When I started university I had a lot of set backs in terms of friendships, hazing and bullying. Even though I was physically the smallest I had ever been, I had zero self confidence. I feel into poor eating habits (huge portions, eating late, binge drinking) and gained a freshman 50 lb. But every summer I would go home, and it would be back to that same restrict/binge cycle.
Although I was not formally a part of the SFL program anymore a lot the the rules and attitudes about food followed me through my 20’s and countless diets after that (more on my diet history later).
At 27, I was living in Toronto completing my MN-NP and I had made new friends. These friends were very supportive of me in seeking mental health care for the first time in my life. Although the diets continued until 30 years of age, my mindsets began to shift with therapy.
When I was first referred to the weight loss clinic that would eventually lead me to surgery I was told I may have an addiction to food. Addiction is a touchy subject for me and like all addicts I was in complete denial. That summer I had ended a serious relationship that was negatively affecting my body image and began to rebuild. Part of that rebuild was the acceptance of a food addiction and the realization that yes, I have a long torrid history of disordered eating. The amount of food is part of the disordered eating, but so the way I viewed food.
Good and bad, worthy and unworthy, should eat and shouldn’t eat – these were all descriptors of food I needed to remove from my vocabulary.
After this realization I explored the path of intuitive eating. Listening to my body in terms of hunger and fullness cues (and as we know from my last post my body betrayed me there a bit). Also listening to HOW I felt after eating certain foods. For example, how did I feel after eating a poutine versus a salad. I know that after the poutine I felt groggy, had stomach cramps and no energy. So maybe not a food I eat everyday BUT it’s ok in moderation.
While I will probably always have some lingering feelings of “I did good” or “I did bad” after a meal I know my focus has changed to – how do I change the script on how food is described, avoid giving food and good or bad label and recognize the food for what nutritional value it gives me (from a scientific point of view).

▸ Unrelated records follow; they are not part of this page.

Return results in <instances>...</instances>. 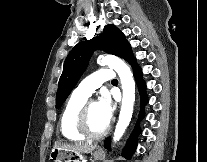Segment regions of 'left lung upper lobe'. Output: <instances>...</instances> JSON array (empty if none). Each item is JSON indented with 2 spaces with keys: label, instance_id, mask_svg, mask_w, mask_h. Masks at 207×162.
<instances>
[{
  "label": "left lung upper lobe",
  "instance_id": "5c2ea615",
  "mask_svg": "<svg viewBox=\"0 0 207 162\" xmlns=\"http://www.w3.org/2000/svg\"><path fill=\"white\" fill-rule=\"evenodd\" d=\"M97 48L124 58L129 63L134 59L131 46L124 34L111 24L105 26L103 33L99 36L79 42L65 60L56 94V108H59L66 100L85 70L93 51Z\"/></svg>",
  "mask_w": 207,
  "mask_h": 162
}]
</instances>
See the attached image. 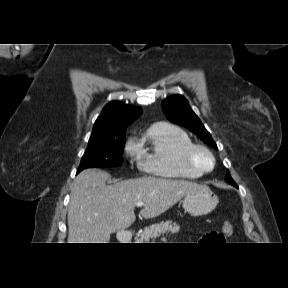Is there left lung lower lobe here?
Segmentation results:
<instances>
[{"mask_svg":"<svg viewBox=\"0 0 288 288\" xmlns=\"http://www.w3.org/2000/svg\"><path fill=\"white\" fill-rule=\"evenodd\" d=\"M230 184L238 188V186L236 185L235 182H232V183H230Z\"/></svg>","mask_w":288,"mask_h":288,"instance_id":"left-lung-lower-lobe-1","label":"left lung lower lobe"}]
</instances>
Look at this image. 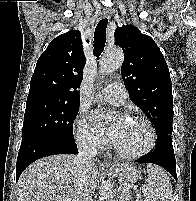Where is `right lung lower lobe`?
Wrapping results in <instances>:
<instances>
[{"instance_id":"obj_1","label":"right lung lower lobe","mask_w":196,"mask_h":201,"mask_svg":"<svg viewBox=\"0 0 196 201\" xmlns=\"http://www.w3.org/2000/svg\"><path fill=\"white\" fill-rule=\"evenodd\" d=\"M74 139H64L52 135H34L22 139L16 164V179L23 170L39 158L53 154H77Z\"/></svg>"}]
</instances>
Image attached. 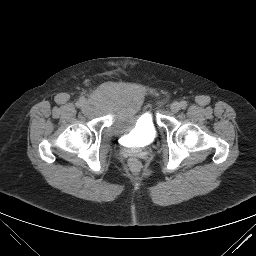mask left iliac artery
<instances>
[{"label":"left iliac artery","instance_id":"44dca946","mask_svg":"<svg viewBox=\"0 0 256 256\" xmlns=\"http://www.w3.org/2000/svg\"><path fill=\"white\" fill-rule=\"evenodd\" d=\"M180 106L182 109H185L187 107V102L186 101H181Z\"/></svg>","mask_w":256,"mask_h":256}]
</instances>
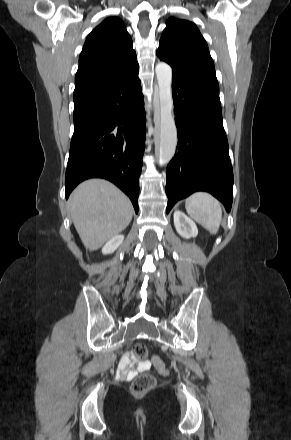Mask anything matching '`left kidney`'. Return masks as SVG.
<instances>
[{"label":"left kidney","mask_w":291,"mask_h":440,"mask_svg":"<svg viewBox=\"0 0 291 440\" xmlns=\"http://www.w3.org/2000/svg\"><path fill=\"white\" fill-rule=\"evenodd\" d=\"M174 226L177 233L185 239L195 237L198 234L195 222L180 210L174 212Z\"/></svg>","instance_id":"1"}]
</instances>
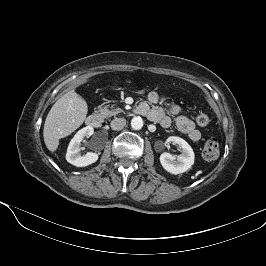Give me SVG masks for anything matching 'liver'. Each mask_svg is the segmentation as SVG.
Instances as JSON below:
<instances>
[{"label":"liver","instance_id":"obj_1","mask_svg":"<svg viewBox=\"0 0 266 266\" xmlns=\"http://www.w3.org/2000/svg\"><path fill=\"white\" fill-rule=\"evenodd\" d=\"M88 112L86 101L75 90L60 97L49 111L43 130L44 142L49 151L55 152L61 138L79 128Z\"/></svg>","mask_w":266,"mask_h":266}]
</instances>
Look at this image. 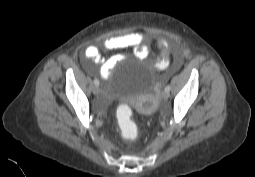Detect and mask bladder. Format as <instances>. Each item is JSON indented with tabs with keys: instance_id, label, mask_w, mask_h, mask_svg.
<instances>
[{
	"instance_id": "1",
	"label": "bladder",
	"mask_w": 255,
	"mask_h": 177,
	"mask_svg": "<svg viewBox=\"0 0 255 177\" xmlns=\"http://www.w3.org/2000/svg\"><path fill=\"white\" fill-rule=\"evenodd\" d=\"M134 66L136 68L134 74L121 78L120 72L130 67V64L123 63L117 73L106 78L105 90L109 97L128 102L145 114L148 108L146 102L141 101V97L150 92L155 68L144 59H137Z\"/></svg>"
}]
</instances>
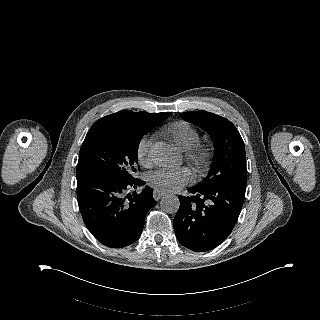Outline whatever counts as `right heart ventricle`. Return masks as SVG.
Instances as JSON below:
<instances>
[{
	"mask_svg": "<svg viewBox=\"0 0 320 320\" xmlns=\"http://www.w3.org/2000/svg\"><path fill=\"white\" fill-rule=\"evenodd\" d=\"M163 131L183 151L190 149L199 140L197 130L185 121H176L165 127Z\"/></svg>",
	"mask_w": 320,
	"mask_h": 320,
	"instance_id": "1",
	"label": "right heart ventricle"
}]
</instances>
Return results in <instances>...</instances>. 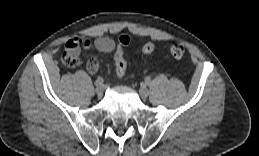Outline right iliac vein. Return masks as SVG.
<instances>
[{
  "mask_svg": "<svg viewBox=\"0 0 259 156\" xmlns=\"http://www.w3.org/2000/svg\"><path fill=\"white\" fill-rule=\"evenodd\" d=\"M104 86L103 85H100V86H97L96 89H95V92L98 96H102L103 95V92H104Z\"/></svg>",
  "mask_w": 259,
  "mask_h": 156,
  "instance_id": "right-iliac-vein-1",
  "label": "right iliac vein"
}]
</instances>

A potato deep fried (aka a french fry) is giving my body added saturated fat, which in small amounts is totally fine, in fact your body needs it – but in large amounts consistently, over time that added saturated fat can be dangerous. All this to say – a french fry is food that is cooked a certain way -it’s not evil and eating it does not make me a bad person.
At the end of the day how you feel about food is completely up to you. Don’t let anyone tell you what you’re eating changes your worth or makes you a good/bad person.
Let’s change the way we talk about food, especially around the kiddos and teens. They are learning from scratch and we have a golden opportunity to enforce that food is food right from the start. Please explain, no you can’t have chocolate cake every day because your body doesn’t need that much sugar to do it’s job – but that having cake for a birthday isn’t bad. Saying “Oh I really shouldn’t be eating this, its bad” in front of an impressionable youth reinforces your rhetoric of negativity towards food.
So remember – at the end of the day a cake is just sugar, flour and eggs – a french fry is just a potato.